There are many! Certainly my 2023 exhibition, ‘Marble Arch: Marbling the Arch’, which stands out as a pioneering project as it’s the very first exhibition workshop of its kind (that I have seen) to combine fan making and paper marbling! I really wanted to create a public experience that extended fan making into another craft on the endangered list. The exhibition showcased a selection of marbled hand fans I made using three different unconventional marbling techniques. The collection toured across three community centres, admired by locals and tourists in those areas as vibrant, inspiring art works, which helped to boost mindfulness and positive wellbeing, particularly for minority and vulnerable groups.

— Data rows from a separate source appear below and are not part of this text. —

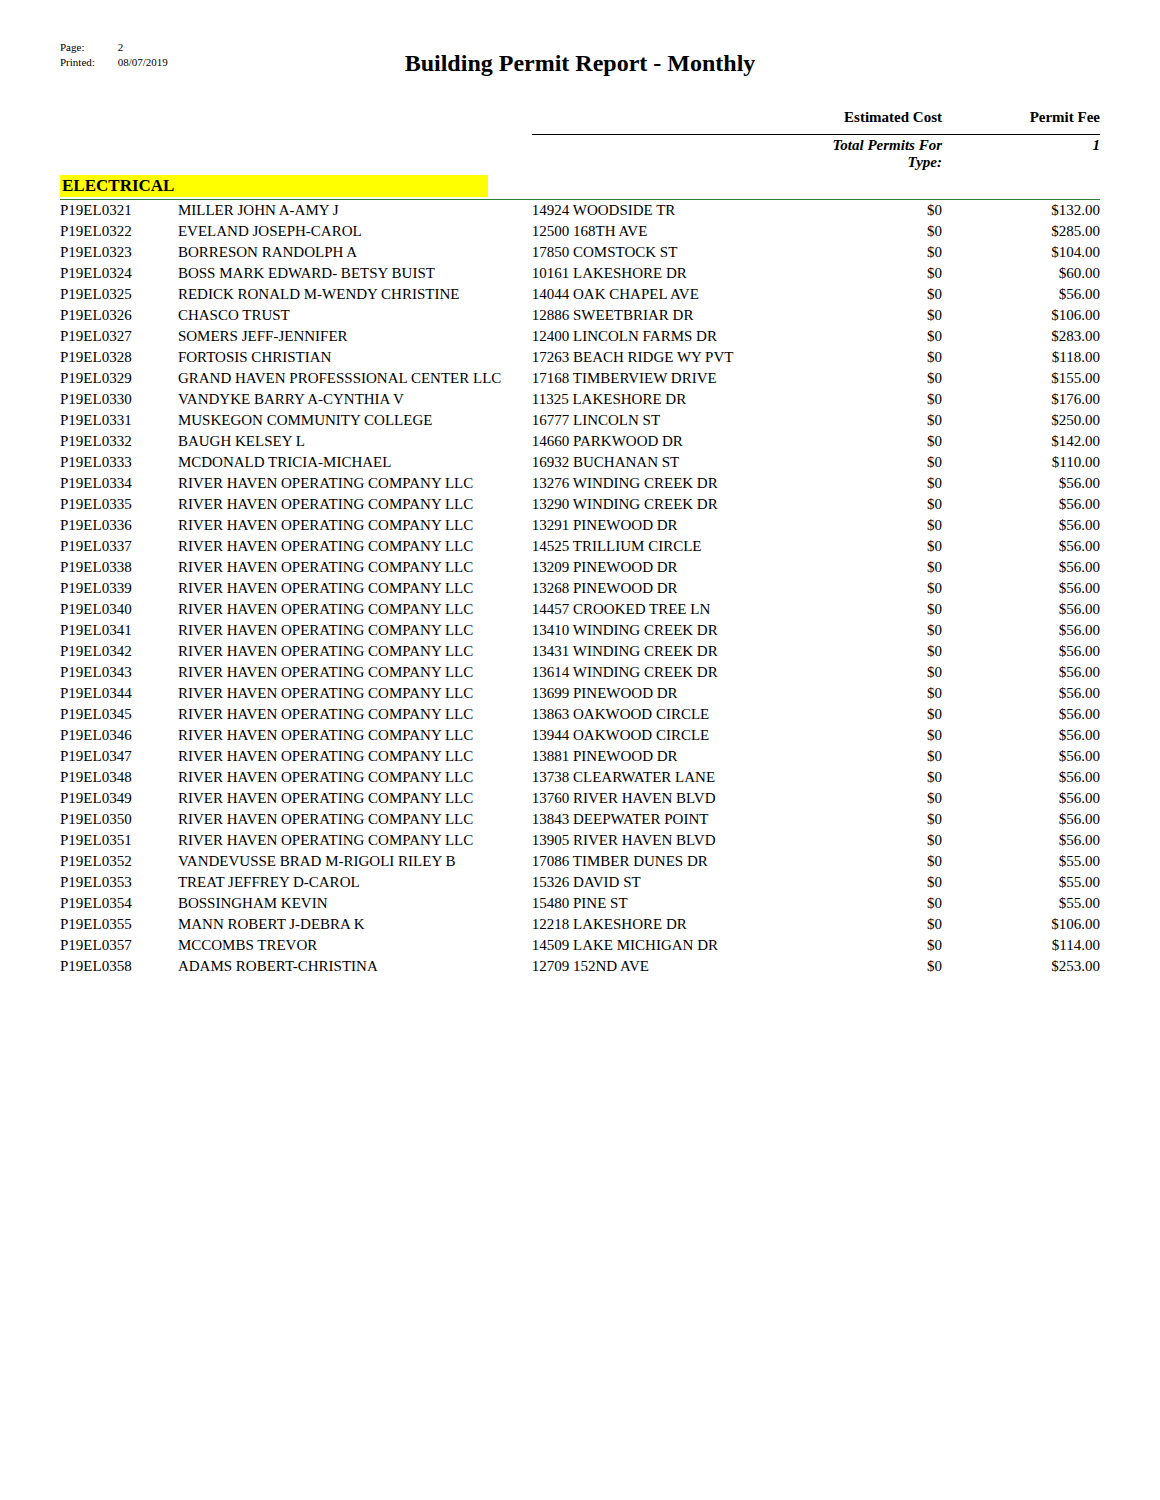Page: 2
Printed: 08/07/2019
Building Permit Report - Monthly
| | Estimated Cost | Permit Fee |
| | Total Permits For Type: | 1 |
| ELECTRICAL |
| P19EL0321 | MILLER JOHN A-AMY J | 14924 WOODSIDE TR | $0 | $132.00 |
| P19EL0322 | EVELAND JOSEPH-CAROL | 12500 168TH AVE | $0 | $285.00 |
| P19EL0323 | BORRESON RANDOLPH A | 17850 COMSTOCK ST | $0 | $104.00 |
| P19EL0324 | BOSS MARK EDWARD- BETSY BUIST | 10161 LAKESHORE DR | $0 | $60.00 |
| P19EL0325 | REDICK RONALD M-WENDY CHRISTINE | 14044 OAK CHAPEL AVE | $0 | $56.00 |
| P19EL0326 | CHASCO TRUST | 12886 SWEETBRIAR DR | $0 | $106.00 |
| P19EL0327 | SOMERS JEFF-JENNIFER | 12400 LINCOLN FARMS DR | $0 | $283.00 |
| P19EL0328 | FORTOSIS CHRISTIAN | 17263 BEACH RIDGE WY PVT | $0 | $118.00 |
| P19EL0329 | GRAND HAVEN PROFESSSIONAL CENTER LLC | 17168 TIMBERVIEW DRIVE | $0 | $155.00 |
| P19EL0330 | VANDYKE BARRY A-CYNTHIA V | 11325 LAKESHORE DR | $0 | $176.00 |
| P19EL0331 | MUSKEGON COMMUNITY COLLEGE | 16777 LINCOLN ST | $0 | $250.00 |
| P19EL0332 | BAUGH KELSEY L | 14660 PARKWOOD DR | $0 | $142.00 |
| P19EL0333 | MCDONALD TRICIA-MICHAEL | 16932 BUCHANAN ST | $0 | $110.00 |
| P19EL0334 | RIVER HAVEN OPERATING COMPANY LLC | 13276 WINDING CREEK DR | $0 | $56.00 |
| P19EL0335 | RIVER HAVEN OPERATING COMPANY LLC | 13290 WINDING CREEK DR | $0 | $56.00 |
| P19EL0336 | RIVER HAVEN OPERATING COMPANY LLC | 13291 PINEWOOD DR | $0 | $56.00 |
| P19EL0337 | RIVER HAVEN OPERATING COMPANY LLC | 14525 TRILLIUM CIRCLE | $0 | $56.00 |
| P19EL0338 | RIVER HAVEN OPERATING COMPANY LLC | 13209 PINEWOOD DR | $0 | $56.00 |
| P19EL0339 | RIVER HAVEN OPERATING COMPANY LLC | 13268 PINEWOOD DR | $0 | $56.00 |
| P19EL0340 | RIVER HAVEN OPERATING COMPANY LLC | 14457 CROOKED TREE LN | $0 | $56.00 |
| P19EL0341 | RIVER HAVEN OPERATING COMPANY LLC | 13410 WINDING CREEK DR | $0 | $56.00 |
| P19EL0342 | RIVER HAVEN OPERATING COMPANY LLC | 13431 WINDING CREEK DR | $0 | $56.00 |
| P19EL0343 | RIVER HAVEN OPERATING COMPANY LLC | 13614 WINDING CREEK DR | $0 | $56.00 |
| P19EL0344 | RIVER HAVEN OPERATING COMPANY LLC | 13699 PINEWOOD DR | $0 | $56.00 |
| P19EL0345 | RIVER HAVEN OPERATING COMPANY LLC | 13863 OAKWOOD CIRCLE | $0 | $56.00 |
| P19EL0346 | RIVER HAVEN OPERATING COMPANY LLC | 13944 OAKWOOD CIRCLE | $0 | $56.00 |
| P19EL0347 | RIVER HAVEN OPERATING COMPANY LLC | 13881 PINEWOOD DR | $0 | $56.00 |
| P19EL0348 | RIVER HAVEN OPERATING COMPANY LLC | 13738 CLEARWATER LANE | $0 | $56.00 |
| P19EL0349 | RIVER HAVEN OPERATING COMPANY LLC | 13760 RIVER HAVEN BLVD | $0 | $56.00 |
| P19EL0350 | RIVER HAVEN OPERATING COMPANY LLC | 13843 DEEPWATER POINT | $0 | $56.00 |
| P19EL0351 | RIVER HAVEN OPERATING COMPANY LLC | 13905 RIVER HAVEN BLVD | $0 | $56.00 |
| P19EL0352 | VANDEVUSSE BRAD M-RIGOLI RILEY B | 17086 TIMBER DUNES DR | $0 | $55.00 |
| P19EL0353 | TREAT JEFFREY D-CAROL | 15326 DAVID ST | $0 | $55.00 |
| P19EL0354 | BOSSINGHAM KEVIN | 15480 PINE ST | $0 | $55.00 |
| P19EL0355 | MANN ROBERT J-DEBRA K | 12218 LAKESHORE DR | $0 | $106.00 |
| P19EL0357 | MCCOMBS TREVOR | 14509 LAKE MICHIGAN DR | $0 | $114.00 |
| P19EL0358 | ADAMS ROBERT-CHRISTINA | 12709 152ND AVE | $0 | $253.00 |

Additionally, ‘all-aged’ fan making and paper marbling workshops took place in each hosting venue. This gave participants a unique and special opportunity to make their very own marbled paper using modern methods. The training and preparation I underwent for the project stretched me as an artist to learn new skills, including how to be a curator of my work for public display. Reading the visitor comment book for the exhibition was highly rewarding and reassured me that the objective of the project was highly fulfilled.

Victoria sitting under her wall fan display.

8. If someone who knows nothing about you and your practice could know one thing, what would it be?

Hand fans cover such a wide range of cultures and styles. The fixed type of fan is not only used as a cooling device, but also for agricultural and ceremonial use too. I was recently gifted a fixed fan from Africa, a woven style made from banana skin. The fan is traditionally used as a type of sieve for corn and nut making. Who would have thought of hand fans in relation to food? Fascinating!